Técnicamente reconozco su buena factura. Pero también el material resulta conceptualmente vacío.

9. La espectacularidad como sustituto de la experiencia

Hay mucho de publicitario en la estructura visual de Balloon Dog. La pieza está diseñada para producir una reacción: “¡Guau!”

Y probablemente ese “¡guau!” sea uno de sus principales objetivos.

No hay nada necesariamente malo en producir placer o sorpresa. El problema aparece cuando la sorpresa constituye prácticamente toda la experiencia.

Una obra profunda puede producir un: “¡Interesante!”

y después: “¿Por qué?”

y después: “No había pensado en esto.”

y finalmente: “Ahora necesito volver a verla.”

En Balloon Dog, la primera reacción es efectiva. Pero ¿cuánto tiempo puede permanecer activa la obra después de esa primera reacción?

10.  Mi opinión

Yo evitaría decir: “Balloon Dog no es arte.”

Eso no daría demasiada oportunidad a la discusión.

Creo que diría: Balloon Dog es una obra técnicamente bien ejecutada cuya complejidad material puede ser desproporcionadamente mayor que su complejidad conceptual.”

Esa conclusión viene de preguntarme lo siguiente:

¿Una obra necesita ser difícil de fabricar para ser profunda?
No.

¿Una obra conceptualmente sencilla puede ser agradable?
Por supuesto.

¿El trabajo de cientos de especialistas convierte automáticamente una idea sencilla en una obra compleja?
No.

¿El precio demuestra valor artístico?
Tampoco.

¿La capacidad de producir una imagen viral demuestra profundidad?
Mucho menos.

Les recuerdo que en una obra trabajada formal y conceptualmente:

  • La forma genera preguntas.
  • El material tiene una función.
  • La composición produce significado.
  • El proceso transforma el concepto.
  • El concepto transforma nuestra percepción.
  • Y la obra puede seguir revelando algo después de la primera impresión.

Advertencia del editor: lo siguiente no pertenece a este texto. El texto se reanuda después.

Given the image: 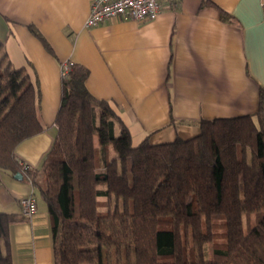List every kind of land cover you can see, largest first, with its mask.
<instances>
[{"label":"trees","instance_id":"trees-1","mask_svg":"<svg viewBox=\"0 0 264 264\" xmlns=\"http://www.w3.org/2000/svg\"><path fill=\"white\" fill-rule=\"evenodd\" d=\"M88 77L78 63L62 77L57 137L43 169H31L16 150L46 130L40 82L0 44V170L21 173L46 204L54 264H264V90L254 114L134 145ZM22 220L0 212V264H14L10 230Z\"/></svg>","mask_w":264,"mask_h":264},{"label":"crops","instance_id":"crops-1","mask_svg":"<svg viewBox=\"0 0 264 264\" xmlns=\"http://www.w3.org/2000/svg\"><path fill=\"white\" fill-rule=\"evenodd\" d=\"M161 1L155 20L117 18L86 27L91 0H0V44L12 65L35 70L46 126L17 148L20 163L44 167L58 134L68 62L89 70L90 93L118 109L138 143L147 137L152 144L188 140L200 133L202 119L258 111L264 90L260 0ZM16 175L0 170V212L21 214L20 200L33 193ZM10 236L14 264H54L44 202L38 200L33 218L13 224Z\"/></svg>","mask_w":264,"mask_h":264},{"label":"built area","instance_id":"built-area-1","mask_svg":"<svg viewBox=\"0 0 264 264\" xmlns=\"http://www.w3.org/2000/svg\"><path fill=\"white\" fill-rule=\"evenodd\" d=\"M169 1L174 3L176 0ZM260 3L264 9V0H260ZM162 9L161 0H91L90 15L85 25L86 27H94L117 18L133 19L141 22L151 21L159 16ZM72 64L68 62L62 66V77H65L70 71ZM20 206L21 215L31 219L37 214L38 199L31 193L20 200Z\"/></svg>","mask_w":264,"mask_h":264},{"label":"rangeland","instance_id":"rangeland-1","mask_svg":"<svg viewBox=\"0 0 264 264\" xmlns=\"http://www.w3.org/2000/svg\"><path fill=\"white\" fill-rule=\"evenodd\" d=\"M14 68H20L19 66H18V64L17 63H15L14 65H12ZM133 136V135H132ZM133 144L135 145V144H138V138L136 137V136H133ZM209 249H210V253H211V245H209ZM210 257H211V255H210Z\"/></svg>","mask_w":264,"mask_h":264},{"label":"water","instance_id":"water-1","mask_svg":"<svg viewBox=\"0 0 264 264\" xmlns=\"http://www.w3.org/2000/svg\"><path fill=\"white\" fill-rule=\"evenodd\" d=\"M22 177H23L22 174H17V175H16V178H17V179H21Z\"/></svg>","mask_w":264,"mask_h":264}]
</instances>
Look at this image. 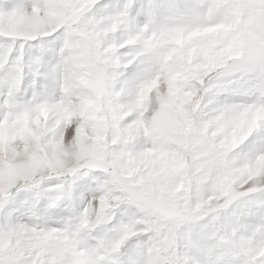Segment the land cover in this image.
Returning <instances> with one entry per match:
<instances>
[{"label":"clouds","instance_id":"9594fccd","mask_svg":"<svg viewBox=\"0 0 264 264\" xmlns=\"http://www.w3.org/2000/svg\"><path fill=\"white\" fill-rule=\"evenodd\" d=\"M0 264H264V0H0Z\"/></svg>","mask_w":264,"mask_h":264}]
</instances>
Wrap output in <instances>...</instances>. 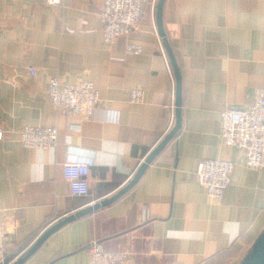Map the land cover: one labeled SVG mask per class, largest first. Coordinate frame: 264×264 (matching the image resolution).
Instances as JSON below:
<instances>
[{
  "label": "crops",
  "instance_id": "1",
  "mask_svg": "<svg viewBox=\"0 0 264 264\" xmlns=\"http://www.w3.org/2000/svg\"><path fill=\"white\" fill-rule=\"evenodd\" d=\"M143 0L137 30L103 43L102 0H0V213L8 259L51 226L109 199L132 180L175 124V77ZM163 31L182 83L181 126L139 181L107 207L61 227L25 264H89L88 246L127 264H239L264 228V170H251L221 139V114L264 88V0H165ZM141 47L139 55L125 47ZM167 61L171 72L168 70ZM29 68L35 71L29 73ZM90 81L99 95L87 121L56 116L49 81ZM133 89L142 103L130 101ZM56 127L58 145L24 148L25 127ZM234 164L220 203L195 179L201 161ZM66 162L89 166V195L70 194ZM21 255V256H22Z\"/></svg>",
  "mask_w": 264,
  "mask_h": 264
},
{
  "label": "built area",
  "instance_id": "2",
  "mask_svg": "<svg viewBox=\"0 0 264 264\" xmlns=\"http://www.w3.org/2000/svg\"><path fill=\"white\" fill-rule=\"evenodd\" d=\"M99 13L103 43L110 47L117 38L128 36L139 25L143 0H102ZM49 6H59L62 0H46ZM139 46L127 45V54L139 55ZM169 72L170 65L167 61ZM31 75L35 74L29 68ZM51 108L56 116L89 120L96 111L99 95L90 81L61 86L57 77L52 78L47 88ZM130 101L142 103L143 91L133 89ZM4 132L0 129V141ZM221 139L226 146L239 150L245 165L251 170H264V88L256 92L254 102L244 109L228 108L221 114ZM19 142L24 148L47 150L58 145L56 127H25L20 132ZM234 164L229 161L211 159L201 161L195 172L196 182L203 186L213 203H220L230 184ZM62 176L67 182L70 194L75 197L89 195V166L86 163L66 162L62 166ZM22 254L8 259L15 262ZM89 264H127V254L106 251L99 242L88 246ZM7 261L5 256L4 232L0 213V264Z\"/></svg>",
  "mask_w": 264,
  "mask_h": 264
},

Al final lo de Koons es solo una obra basada primordialmente en el impacto inicial

  • La idea puede resumirse inmediatamente.
  • La imagen es reconocible.
  • La explicación posterior amplía artificialmente las asociaciones.
  • El objeto funciona perfectamente como fotografía.
  • La polémica se convierte en parte de su circulación.
  • El mercado amplifica su importancia.

Y la experiencia puede agotarse después del primer impacto.

Balloon Dog es un un buen ejemplo de obras pobres, no porque sea una obra descuidada técnicamente. Al contrario: es una obra muy bien fabricada, pero sin mucha profundidad significativa y conceptual.

Koons nos muestra que se puede invertir una cantidad gigantesca de trabajo, tecnología, dinero y precisión en una idea que, conceptualmente, puede seguir siendo bastante elemental.

Ésa es, la crítica más fuerte que yo puede hacerle.

Balloon Dog no es similar a obras donde se nota la pereza en su fabricación.  Lo que yo digo es que es económicamente, técnicamente y mediáticamente monumental pero con una operación intelectual pequeña.

Y esa desproporción entre el tamaño del dispositivo y el tamaño de la idea, es precisamente su principal problema.